Musket inscription puzzle

Here is a mysterious inscription on a musket that was posted on the Omniglot fan club recently:

Mysterious musket inscription

See a larger version of this image.

The person who sent this in the asked me to post the image here with this analysis from Christopher Ray Miller:

I think this is more likely in the Kaithi script, which is closely related to modern Gujarati script, both being descended from informal styles of writing Nāgarī (before it gained the “Deva-” prefix). Although in most 19th and 20th century examples of Kaithi, the ‹l› letter looks more or less like a cursive Greek Theta, there are a few examples of it with the same ‘C-I’ shape as Gujarati that we see herein the second and fourth positions from the end.

What makes me think this is probably Kaithi is the ‹v› just below the right end of the metallic attachment on the top of the gun. It is the same basic shape as ‹w› in Gujarati and Devanagari, but has a small circle below it, which corresponds to the dot/nuqta diacritic for ‹v› in Kaithi, the only thing distinguishing it from ‹b›. (The two letters merged because in most languages of northeastern India, the older distinct /v/ and /b/ phonemes merged into /b/, just like in Spanish, for example.
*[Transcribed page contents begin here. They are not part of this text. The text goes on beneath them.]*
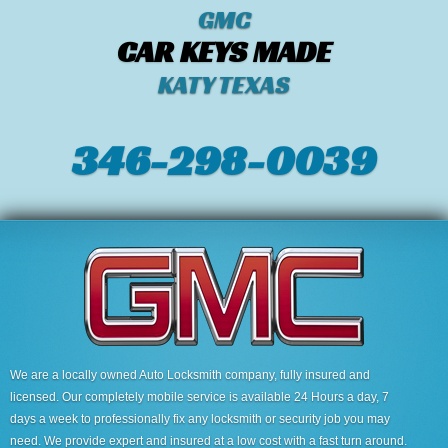
GMC
CAR KEYS MADE
KATY TEXAS
346-298-0039
We are a locally owned Auto Locksmith company, fully insured and
licensed. Our completely mobile service is available 24 Hours a day, 7
days a week to professionally fix any locksmith or security job you may
need. We provide expert and insured at a low cost with a fast turn around.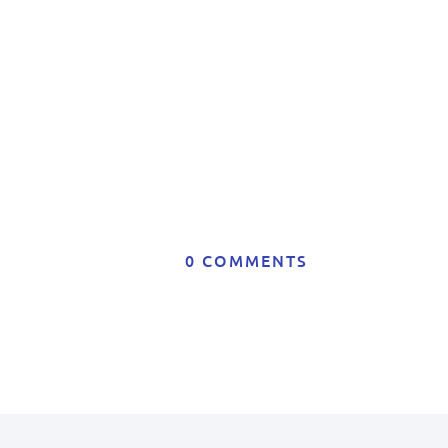
0 COMMENTS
The letter just above the second ‘0’ and above and to the left of the ‘9’ shape (probably the numeral ‘1’) seems to be an early version of ‹j›, more similar to the old Nāgarī shape than the 19th-20th century Kaithi shape, which is like a ‘S’ rotated 90º. The letter just to the right of the putative ‹j› looks very much to be the Kaithi ‹a› letter.

I imagine this is in one of the languages of northeastern India that commonly used Kaithi script, e.g. Bhojpuri, Maithili, Awadhi and others.

Can anybody translate the inscription and/or add anything to this?